## To do
Every line in the records below with the string "middle" is to be copied out.

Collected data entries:
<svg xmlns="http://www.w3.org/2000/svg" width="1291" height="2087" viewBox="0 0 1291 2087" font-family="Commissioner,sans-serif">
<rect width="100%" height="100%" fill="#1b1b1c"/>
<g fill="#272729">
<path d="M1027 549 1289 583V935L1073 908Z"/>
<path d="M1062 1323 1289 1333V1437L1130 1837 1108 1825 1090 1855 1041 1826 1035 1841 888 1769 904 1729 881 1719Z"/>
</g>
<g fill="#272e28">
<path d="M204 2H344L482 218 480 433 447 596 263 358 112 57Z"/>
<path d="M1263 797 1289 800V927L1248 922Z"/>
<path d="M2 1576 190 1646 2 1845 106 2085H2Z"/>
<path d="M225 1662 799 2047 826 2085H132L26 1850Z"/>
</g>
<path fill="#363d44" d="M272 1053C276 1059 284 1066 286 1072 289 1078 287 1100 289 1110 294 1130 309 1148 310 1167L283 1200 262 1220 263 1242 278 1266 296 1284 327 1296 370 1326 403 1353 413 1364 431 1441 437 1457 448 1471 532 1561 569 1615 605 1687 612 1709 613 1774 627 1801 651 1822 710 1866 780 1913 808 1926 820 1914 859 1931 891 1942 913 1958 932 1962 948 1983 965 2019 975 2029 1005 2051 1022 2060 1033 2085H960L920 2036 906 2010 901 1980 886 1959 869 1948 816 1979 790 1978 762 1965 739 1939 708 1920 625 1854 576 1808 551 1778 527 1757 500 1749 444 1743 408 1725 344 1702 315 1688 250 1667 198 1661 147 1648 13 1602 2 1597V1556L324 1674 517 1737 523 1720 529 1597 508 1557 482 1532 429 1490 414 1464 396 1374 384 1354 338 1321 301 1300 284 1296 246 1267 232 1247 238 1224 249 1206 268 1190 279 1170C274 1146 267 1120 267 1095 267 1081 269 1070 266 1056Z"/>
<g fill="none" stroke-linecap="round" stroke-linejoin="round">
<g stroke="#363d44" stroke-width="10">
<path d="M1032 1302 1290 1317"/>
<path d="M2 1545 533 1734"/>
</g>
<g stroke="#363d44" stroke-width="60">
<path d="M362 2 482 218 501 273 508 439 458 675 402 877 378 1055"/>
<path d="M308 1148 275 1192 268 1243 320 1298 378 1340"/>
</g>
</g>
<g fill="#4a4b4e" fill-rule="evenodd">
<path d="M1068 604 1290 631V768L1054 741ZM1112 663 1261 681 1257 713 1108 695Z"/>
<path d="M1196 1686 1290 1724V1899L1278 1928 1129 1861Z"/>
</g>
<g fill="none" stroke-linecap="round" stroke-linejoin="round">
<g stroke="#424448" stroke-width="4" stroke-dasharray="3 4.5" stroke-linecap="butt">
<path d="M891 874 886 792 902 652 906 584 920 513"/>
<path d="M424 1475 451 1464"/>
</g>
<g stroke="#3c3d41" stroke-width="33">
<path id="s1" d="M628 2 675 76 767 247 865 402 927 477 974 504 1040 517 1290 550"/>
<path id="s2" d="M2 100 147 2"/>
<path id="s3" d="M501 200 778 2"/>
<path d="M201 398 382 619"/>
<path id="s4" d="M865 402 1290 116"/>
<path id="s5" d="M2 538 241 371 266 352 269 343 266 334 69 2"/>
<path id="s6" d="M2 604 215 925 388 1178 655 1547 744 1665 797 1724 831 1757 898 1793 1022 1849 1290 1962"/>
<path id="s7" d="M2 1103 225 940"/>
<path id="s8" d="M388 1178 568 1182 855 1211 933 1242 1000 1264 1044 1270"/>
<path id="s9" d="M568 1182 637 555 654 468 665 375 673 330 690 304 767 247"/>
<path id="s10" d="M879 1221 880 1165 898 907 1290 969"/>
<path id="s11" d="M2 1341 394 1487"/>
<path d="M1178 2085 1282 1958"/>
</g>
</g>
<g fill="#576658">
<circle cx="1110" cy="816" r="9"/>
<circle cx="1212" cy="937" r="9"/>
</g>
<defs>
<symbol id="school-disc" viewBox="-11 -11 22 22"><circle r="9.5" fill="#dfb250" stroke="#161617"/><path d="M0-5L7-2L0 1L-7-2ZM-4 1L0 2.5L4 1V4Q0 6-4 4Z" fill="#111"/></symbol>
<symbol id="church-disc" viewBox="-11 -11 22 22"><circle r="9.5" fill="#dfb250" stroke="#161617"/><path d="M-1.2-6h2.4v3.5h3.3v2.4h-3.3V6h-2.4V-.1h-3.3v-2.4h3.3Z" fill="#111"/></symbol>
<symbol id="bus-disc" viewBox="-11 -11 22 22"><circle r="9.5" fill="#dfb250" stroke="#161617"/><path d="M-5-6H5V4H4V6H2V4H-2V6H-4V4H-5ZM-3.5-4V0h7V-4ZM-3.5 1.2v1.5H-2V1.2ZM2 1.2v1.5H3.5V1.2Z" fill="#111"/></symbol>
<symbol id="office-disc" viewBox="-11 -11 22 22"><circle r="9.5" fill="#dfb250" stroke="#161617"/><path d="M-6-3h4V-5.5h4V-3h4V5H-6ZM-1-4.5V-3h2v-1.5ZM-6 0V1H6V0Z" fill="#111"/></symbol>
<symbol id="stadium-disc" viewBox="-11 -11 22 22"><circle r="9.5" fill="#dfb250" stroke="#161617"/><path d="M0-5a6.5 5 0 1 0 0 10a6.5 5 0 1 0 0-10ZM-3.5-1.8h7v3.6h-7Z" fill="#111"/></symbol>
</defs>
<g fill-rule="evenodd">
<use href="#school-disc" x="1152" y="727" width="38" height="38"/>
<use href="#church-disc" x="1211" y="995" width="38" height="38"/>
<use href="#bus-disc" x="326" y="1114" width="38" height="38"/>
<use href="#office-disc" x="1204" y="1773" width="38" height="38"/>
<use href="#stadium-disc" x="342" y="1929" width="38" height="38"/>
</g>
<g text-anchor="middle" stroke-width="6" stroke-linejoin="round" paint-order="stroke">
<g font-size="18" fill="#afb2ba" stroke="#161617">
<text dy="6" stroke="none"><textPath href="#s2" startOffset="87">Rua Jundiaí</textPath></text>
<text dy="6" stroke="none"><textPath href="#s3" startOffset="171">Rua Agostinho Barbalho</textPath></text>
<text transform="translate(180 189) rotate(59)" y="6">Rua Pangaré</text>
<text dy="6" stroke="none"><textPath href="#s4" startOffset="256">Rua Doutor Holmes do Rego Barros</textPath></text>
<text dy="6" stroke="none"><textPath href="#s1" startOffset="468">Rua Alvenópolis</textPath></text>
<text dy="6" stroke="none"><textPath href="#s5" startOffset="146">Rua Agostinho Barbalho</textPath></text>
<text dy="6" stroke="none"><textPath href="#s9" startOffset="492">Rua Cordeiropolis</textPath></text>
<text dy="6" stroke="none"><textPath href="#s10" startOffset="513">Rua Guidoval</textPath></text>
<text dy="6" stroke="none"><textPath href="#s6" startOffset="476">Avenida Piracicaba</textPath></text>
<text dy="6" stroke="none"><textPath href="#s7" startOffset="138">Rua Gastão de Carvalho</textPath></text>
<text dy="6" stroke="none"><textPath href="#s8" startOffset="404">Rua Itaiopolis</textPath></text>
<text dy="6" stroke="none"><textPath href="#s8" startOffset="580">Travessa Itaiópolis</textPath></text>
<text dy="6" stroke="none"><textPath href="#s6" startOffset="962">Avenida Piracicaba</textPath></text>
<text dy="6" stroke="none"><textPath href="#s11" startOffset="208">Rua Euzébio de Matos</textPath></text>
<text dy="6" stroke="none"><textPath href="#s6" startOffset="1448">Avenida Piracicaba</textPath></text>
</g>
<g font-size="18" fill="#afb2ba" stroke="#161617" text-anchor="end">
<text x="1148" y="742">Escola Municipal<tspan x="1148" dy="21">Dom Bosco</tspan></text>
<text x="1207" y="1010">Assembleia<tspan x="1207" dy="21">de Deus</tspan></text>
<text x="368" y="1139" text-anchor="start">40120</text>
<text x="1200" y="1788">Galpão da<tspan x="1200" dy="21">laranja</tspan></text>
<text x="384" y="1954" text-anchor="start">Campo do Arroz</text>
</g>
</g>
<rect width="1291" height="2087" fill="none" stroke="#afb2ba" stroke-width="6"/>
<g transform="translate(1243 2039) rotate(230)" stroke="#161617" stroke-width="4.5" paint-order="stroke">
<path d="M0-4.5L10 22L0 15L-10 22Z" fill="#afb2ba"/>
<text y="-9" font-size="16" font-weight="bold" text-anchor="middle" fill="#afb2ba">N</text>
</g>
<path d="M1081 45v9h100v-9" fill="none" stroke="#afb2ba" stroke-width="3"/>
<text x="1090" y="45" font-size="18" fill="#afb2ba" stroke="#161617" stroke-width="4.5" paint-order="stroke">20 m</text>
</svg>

## Reply
<g text-anchor="middle" stroke-width="6" stroke-linejoin="round" paint-order="stroke">
<text y="-9" font-size="16" font-weight="bold" text-anchor="middle" fill="#afb2ba">N</text>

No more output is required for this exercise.